• _Problem to solve_: Continue the passage below about Jerry Pate and Bob Cupp's design of Old Waverly, starting right after its final sentence.

[Excerpt to read]

Overview
From Golf Digest Architecture Editor emeritus Ron Whitten:
I've always admired Jerry Pate's work in golf architecture. He was one of the few PGA Tour pros who really got down and dirty in golf design, and I especially liked the few courses he did with architect Bob Cupp. Their second collaboration was Old Waverly in tiny West Point, Miss., a dream project of West Point native George Bryan, who at the time was chairman of the meat division of the Sara Lee Corporation based in the tri-city area (West Point, Starkville and Columbus) known as Mississippi's Golden Triangle.
Cupp was just two years removed from his employment as Jack Nicklaus’ chief designer, and Pate was still active on the PGA Tour when they started the project in August 1986. Both spent a lot of time on the site. I remember Pate was as proud of the massive drainage system he successfully persuaded Old Waverly to adopt as he was of the many strategies he helped impart in its holes.

[/Excerpt to read]
[Information provided]

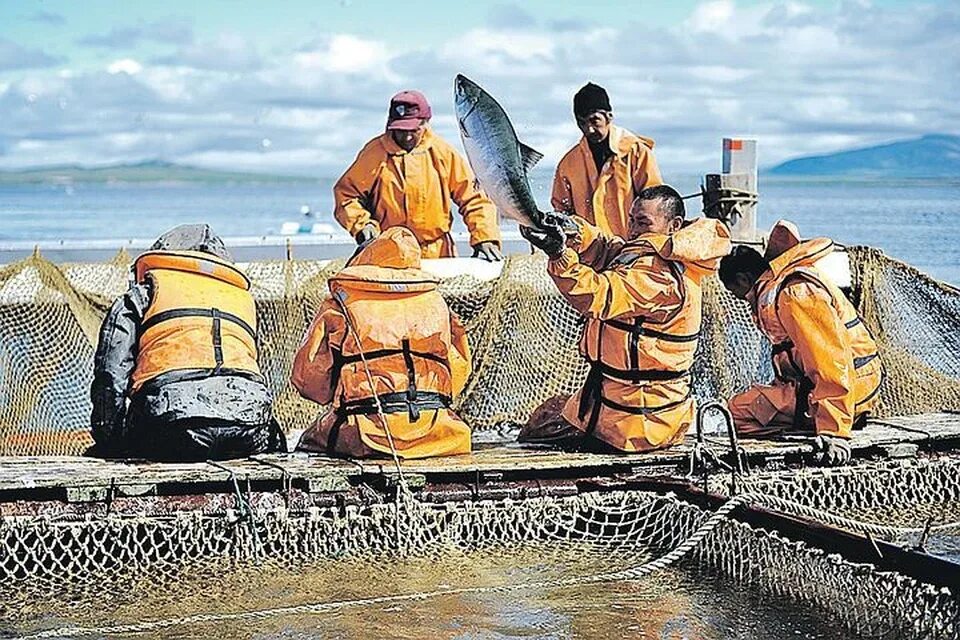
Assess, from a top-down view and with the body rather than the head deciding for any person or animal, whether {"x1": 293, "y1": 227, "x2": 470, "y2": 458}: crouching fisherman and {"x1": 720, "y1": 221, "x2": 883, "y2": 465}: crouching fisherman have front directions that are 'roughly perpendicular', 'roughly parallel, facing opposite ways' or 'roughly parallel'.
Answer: roughly perpendicular

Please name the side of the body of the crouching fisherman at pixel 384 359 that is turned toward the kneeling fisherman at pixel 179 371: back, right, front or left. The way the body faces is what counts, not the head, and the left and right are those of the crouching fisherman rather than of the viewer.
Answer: left

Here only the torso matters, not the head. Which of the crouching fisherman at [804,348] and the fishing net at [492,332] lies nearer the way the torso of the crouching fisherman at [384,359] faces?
the fishing net

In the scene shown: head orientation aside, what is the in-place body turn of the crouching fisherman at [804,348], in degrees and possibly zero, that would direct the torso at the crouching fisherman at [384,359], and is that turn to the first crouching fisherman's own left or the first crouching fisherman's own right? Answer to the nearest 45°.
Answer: approximately 45° to the first crouching fisherman's own left

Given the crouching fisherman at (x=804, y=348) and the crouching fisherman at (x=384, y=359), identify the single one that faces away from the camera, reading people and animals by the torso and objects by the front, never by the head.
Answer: the crouching fisherman at (x=384, y=359)

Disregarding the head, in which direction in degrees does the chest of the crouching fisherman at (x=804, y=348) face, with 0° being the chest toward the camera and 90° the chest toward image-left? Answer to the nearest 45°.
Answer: approximately 90°

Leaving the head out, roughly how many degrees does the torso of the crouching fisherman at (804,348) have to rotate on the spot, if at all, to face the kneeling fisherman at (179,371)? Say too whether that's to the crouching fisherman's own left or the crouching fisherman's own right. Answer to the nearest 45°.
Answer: approximately 45° to the crouching fisherman's own left

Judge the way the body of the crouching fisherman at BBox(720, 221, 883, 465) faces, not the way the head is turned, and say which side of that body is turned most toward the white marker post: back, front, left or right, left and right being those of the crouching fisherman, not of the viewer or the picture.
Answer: right

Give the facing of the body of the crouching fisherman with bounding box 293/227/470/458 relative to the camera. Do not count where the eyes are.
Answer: away from the camera

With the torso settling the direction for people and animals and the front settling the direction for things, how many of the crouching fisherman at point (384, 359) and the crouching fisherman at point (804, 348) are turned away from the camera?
1

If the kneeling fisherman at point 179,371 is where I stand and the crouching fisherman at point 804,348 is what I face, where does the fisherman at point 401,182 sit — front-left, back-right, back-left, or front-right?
front-left

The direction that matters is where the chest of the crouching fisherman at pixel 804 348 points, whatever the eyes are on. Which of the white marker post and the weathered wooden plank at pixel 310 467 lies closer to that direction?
the weathered wooden plank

[/Information provided]

• _Answer box_:
The course opened in August 1988 to immediate acclaim, finishing No. 3 among Golf Digest's Best New Private Courses in 1989. It was subsequently the site of Juli Inkster’s first U.S. Women’s Open win in 1999 and when Gabriela Ruffels won the 2019 U.S. Women's Amateur there, she became the first Australian to hold the trophy. Old Waverly has ranked among America’s 100 Greatest in 1995 to 1998 and again in 2005 to 2006. More recently, the former private club became semi-private, and now accepts outside play (in a package deal with its second 18 just to the northwest, the Gil Hanse-designed Mossy Oak.) In Golf Digest's latest list of America’s 100 Greatest Public Courses, Old Waverly ranks 75th.
It's always been one of the loveliest courses I've ever played. On a recent visit I found it a bit scruffier than I'd recalled—the once gurgling stream over which you play on the par-3 seventh is now full of tall weeds, for example—but I still think it's the best of the Cupp-Pate collaborations. It weaves from old cattle ranch pasture into dense trees and out again, with five holes on the back nine strung along the shoreline of the 40-acre irrigation pond known as Lake Waverly. I've always liked how the designers posed different fairway routes by using center pot bunkers on certain holes and diagonal streams on others.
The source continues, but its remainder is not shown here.